Friday, December 12, 2008

Where was the SEC's due diligence on Madoff?

Here's what we know: The Securities and Exchange Commission was alerted to Bernard Madoff's suspicious returns several times during the past decade.

Here's what else we know: The S.E.C. failed to uncover what's being alleged as a massive Ponzi scheme at Madoff's firm.

Do we really need any more evidence that the agency charged with protecting investors needs massive overhaul and more oversight of hedge funds?

It's astonishing, really. Madoff was reporting consistent returns from an investment strategy that involved trading stock and options of S&P 100 companies. The returns weren't wildly huge, but they were reliably steady: up a little every month, up 10 percent per year. Madoff claimed to be up 5.6 percent this year through November, according to the Wall Street Journal. Meanwhile, the S&P 500 lost 38 percent during the same time frame.

In May 2001, Barron's ran a story that called Madoff's returns into question. Some wondered if Madoff was using information from his market-making business, which trades stocks for financial institutions, to front-run trades in his funds. It would be illegal if true, but investors seemed happier not to know. "Even knowledgeable people can't really tell you what he's doing," one "very satisfied" investor told Barron's.

Indeed, Henry Blodget at Clusterstock has heard from investors who knew Madoff had to have been doing something illegal in order to produce those returns, but that only gave them more reason to invest with him. That he was running a simple, old-fashioned Ponzi scheme never seemed to cross their minds.

A securities executive by the name of Harry Markopolos first started alerting the S.E.C. to Madoff's suspicious operations in 1999, and continued to press them for years. "Bernie Madoff's returns aren't real and if they are real, then they would almost certainly have been generated by front-running customer order flow from the broker-dealer arm of Madoff Investment Securities," Markopolos wrote to the S.E.C. in November 2005.

One very adept hedge fund investigator advised his clients not to invest with Madoff after he discovered his auditors operated out of a 13-by-18-foot office in Rockland County, according to Bloomberg. This was where books on the $17 billion under management by Madoff were "audited."

Anyone arguing against more regulation of hedge funds is going to have a hard time working around this story. It is impossible to see how the S.E.C. isn't culpable for allowing Madoff's scheme to go on as long as it did.
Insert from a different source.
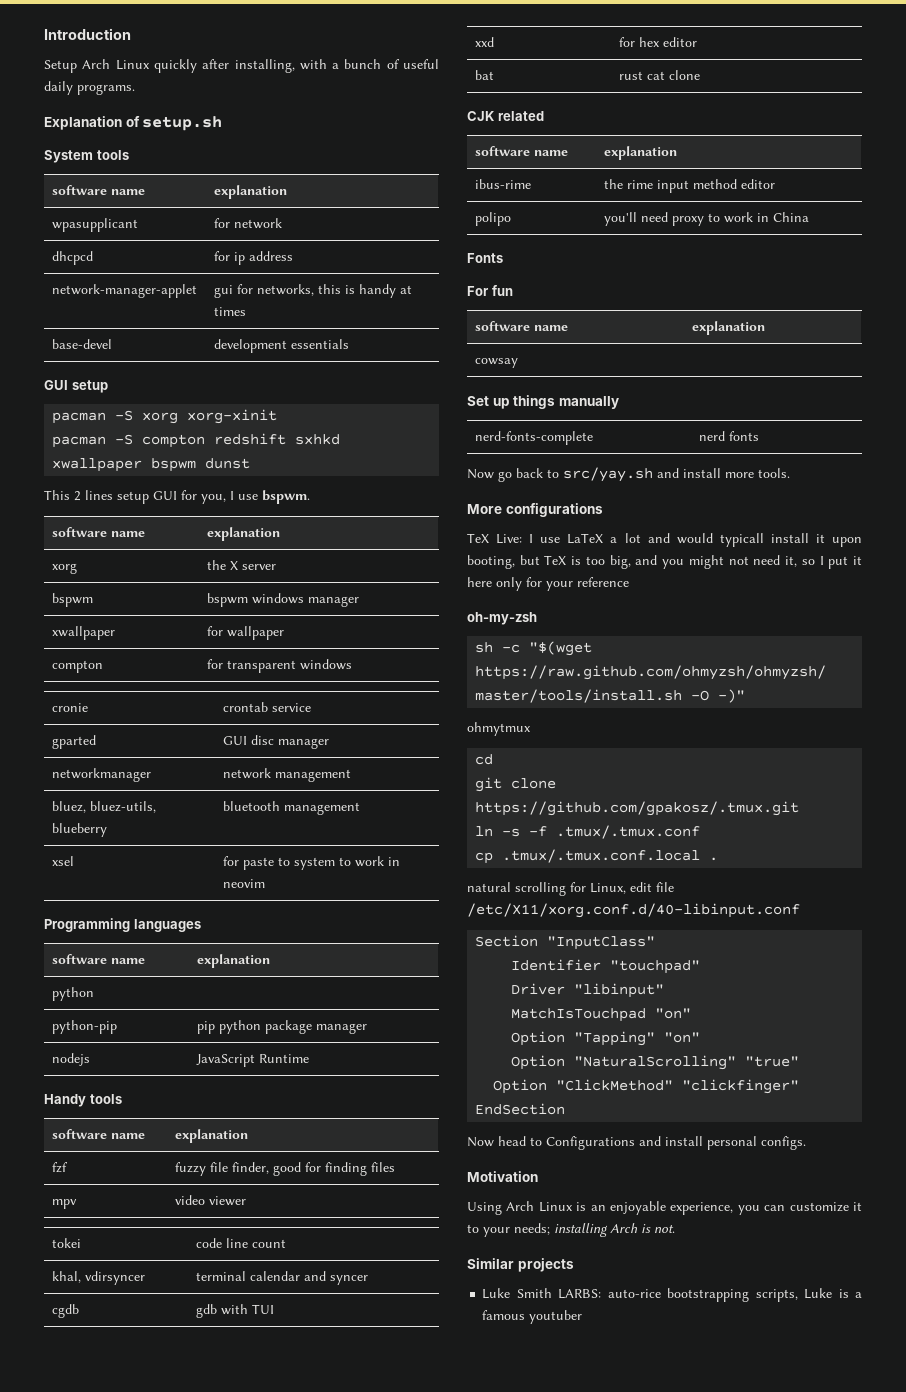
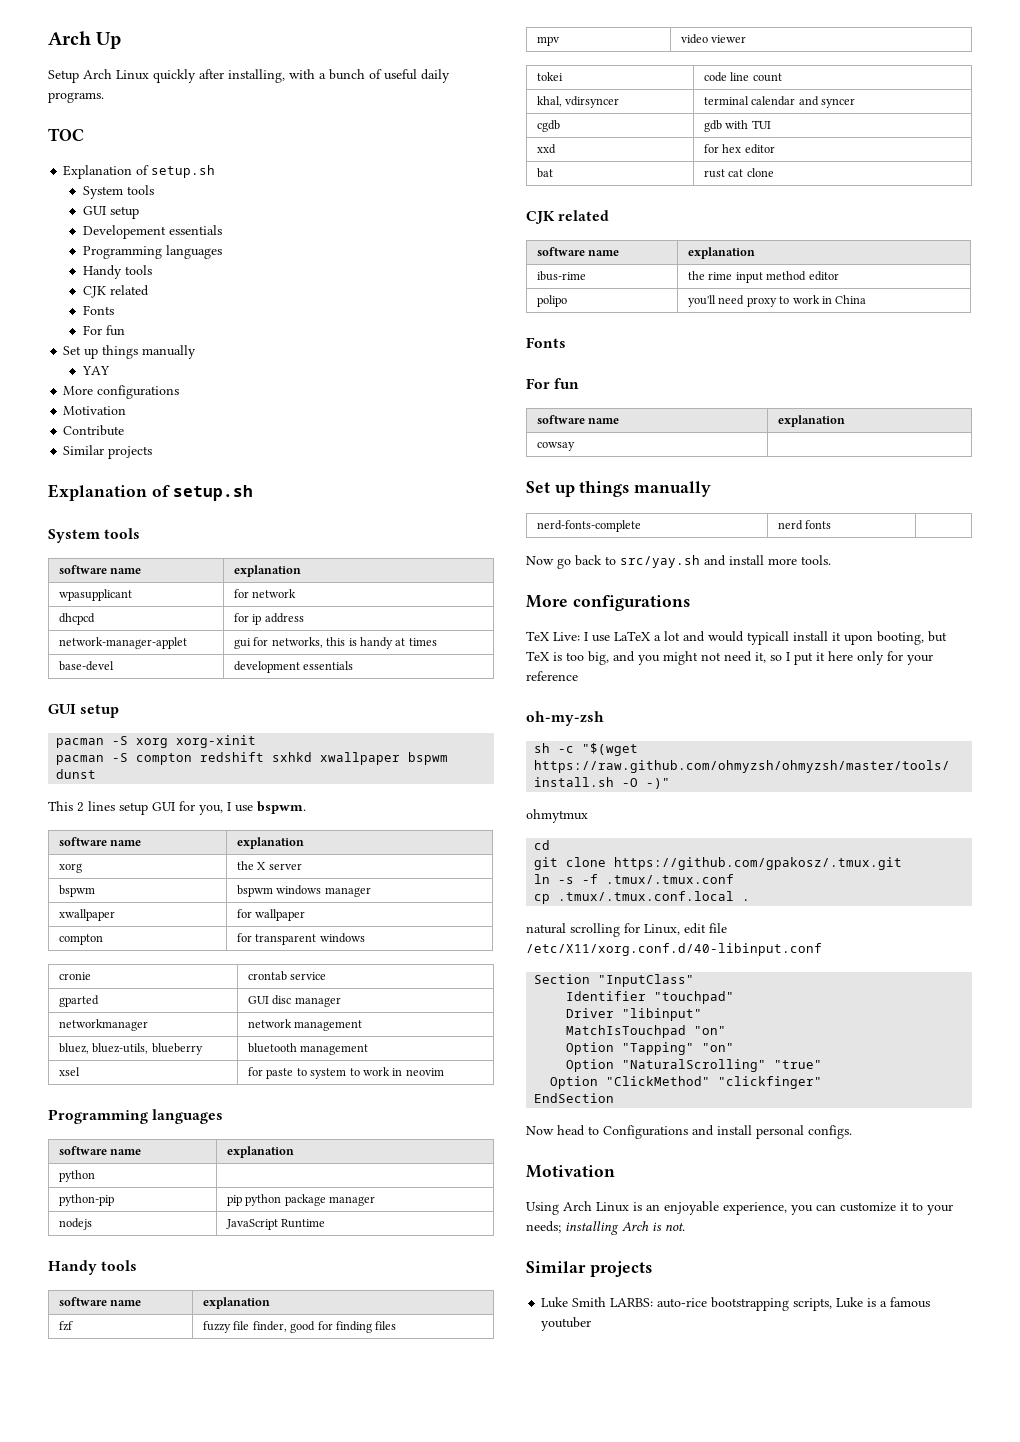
[44,28,131,40] Introduction -> [48,31,122,49] Arch Up
(135, 89) none -> [48,128,84,141] [63,165,216,179] [82,185,154,199] [82,206,139,219] [82,225,222,239] [82,245,222,259] [82,265,152,279] [82,285,149,298] [82,305,114,315] [82,325,125,336] [63,345,197,359] [81,366,110,375] [63,385,180,399] [63,406,127,415] [63,425,125,436] [63,445,153,459] // TOC // Explanation of setup.sh // System tools // GUI setup // Developement essentials // Programming languages // Handy tools // CJK related // Fonts // For fun // Set up things manually // YAY // More configurations // Motivation // Contribute // Similar projects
The only reason we even know about it now is that he finally broke down and 'fessed up to his sons.

"We are moving quickly and decisively to stop the fraud and protect remaining assets for investors, and we are working closely with the criminal authorities to hold Mr. Madoff accountable," said S.E.C. enforcement director Linda Chatman Thomsen in a statement.

"We have 16 examiners on site all day and through the night poring over the records," S.E.C. associate director Andrew Calamari told the New York Times.

For Madoff's investors, it's a little late for the S.E.C.'s grandstanding.

Where was the "poring over records" in 1999, when the agency was told about Madoff's dubious returns? And in 2001, when Barron's raised more questions? What about in 2005, when the agency received even more inquiries about his mysterious trades?

The S.E.C. won't likely be forthcoming with these answers, but that shouldn't stop Madoff's investors from demanding them.